**Text excerpt**
╔══

Re: [PATCH v4 07/15] KVM: arm64: Support page-not-present notification

Gavin Shan <gshan@xxxxxxxxxx> · Thu, 13 Jan 2022 16:43:45 +0800

Hi Eric,

On 11/12/21 11:01 PM, Eric Auger wrote:
On 8/15/21 2:59 AM, Gavin Shan wrote:
The requested page might be not resident in memory during the stage-2
page fault. For example, the requested page could be resident in swap
device (file). In this case, disk I/O is issued in order to fetch the
requested page and it could take tens of milliseconds, even hundreds
of milliseconds in extreme situation. During the period, the guest's
vCPU is suspended until the requested page becomes ready. Actually,
the something else on the guest's vCPU could be rescheduled during
s/the//

ok.

the period, so that the time slice isn't wasted as the guest's vCPU
can see. This is the primary goal of the feature (Asynchronous Page
Fault).

This supports delivery of page-not-present notification through SDEI
event when the requested page isn't present. When the notification is
received on the guest's vCPU, something else (another process) can be
scheduled. The design is highlighted as below:

    * There is dedicated memory region shared by host and guest. It's
      represented by "struct kvm_vcpu_pv_apf_data". The field @reason
      indicates the reason why the SDEI event is triggered, while the
      unique @token is used by guest to associate the event with the
      suspended process.

    * One control block is associated with each guest's vCPU and it's
      represented by "struct kvm_arch_async_pf_control". It allows the
      guest to configure the functionality to indicate the situations
      where the host can deliver the page-not-present notification to
      kick off asyncrhonous page fault. Besides, runtime states are
asynchronous

ok.

      also maintained in this struct.

    * Before the page-not-present notification is sent to the guest's
      vCPU, a worker is started and executed asynchronously on host,
      to fetch the requested page. "struct kvm{_,_arch}async_pf" is
      associated with the worker, to track the work.

The feature isn't enabled by CONFIG_KVM_ASYNC_PF yet. Also, the
page-ready notification delivery and control path isn't implemented
and will be done in the subsequent patches.

╚══

**Data shown**
╔══

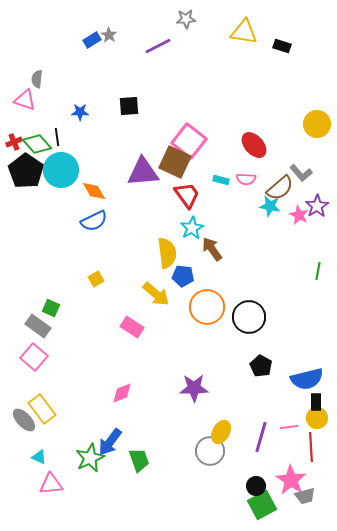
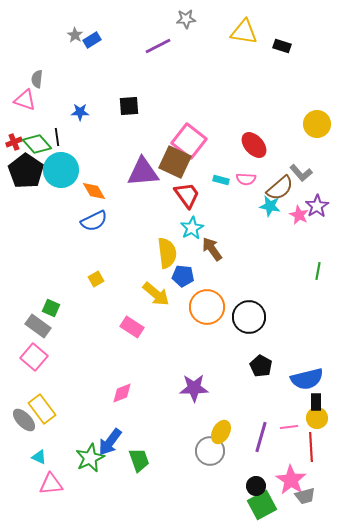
gray star at (109, 35): moved 34 px left
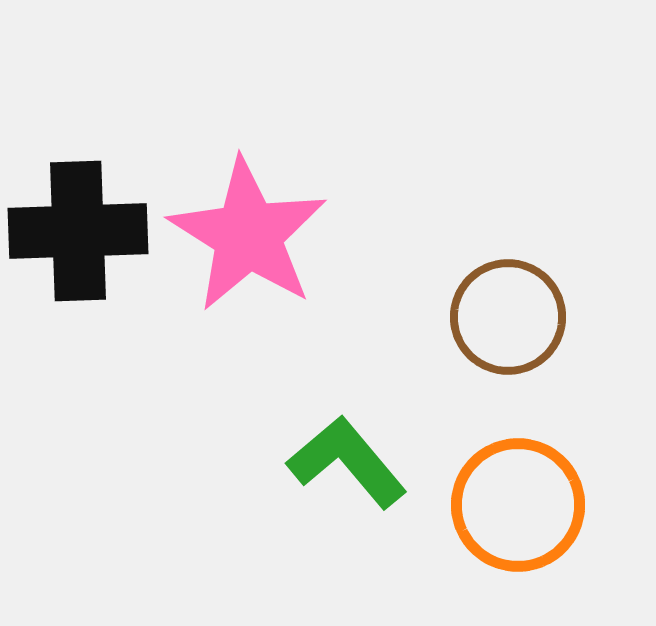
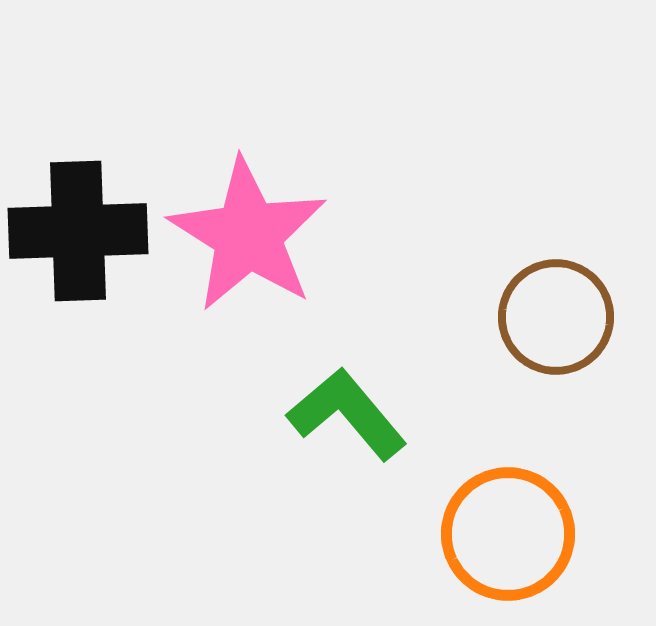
brown circle: moved 48 px right
green L-shape: moved 48 px up
orange circle: moved 10 px left, 29 px down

╚══

**Brief 1**
Answer these questions from the patch discussion, each on its own line:
(a) Which struct represents the memory region shared by host and guest?
(b) Through what kind of event is the page-not-present notification delivered?
(c) Which config option does not yet enable the feature?
**Brief 2**
In the patch discussion, condense the paragraph beginning "This supports delivery of page-not-present notification" into one shorter sentence, keeping its main facts.
The lines are separate material, independent of the patch discussion.

**Full answer 1**
(a) "struct kvm_vcpu_pv_apf_data"
(b) An SDEI event
(c) CONFIG_KVM_ASYNC_PF

**Full answer 2**
When a requested page isn't present, a page-not-present notification is delivered through an SDEI event so that the guest's vCPU can schedule another process on receiving it.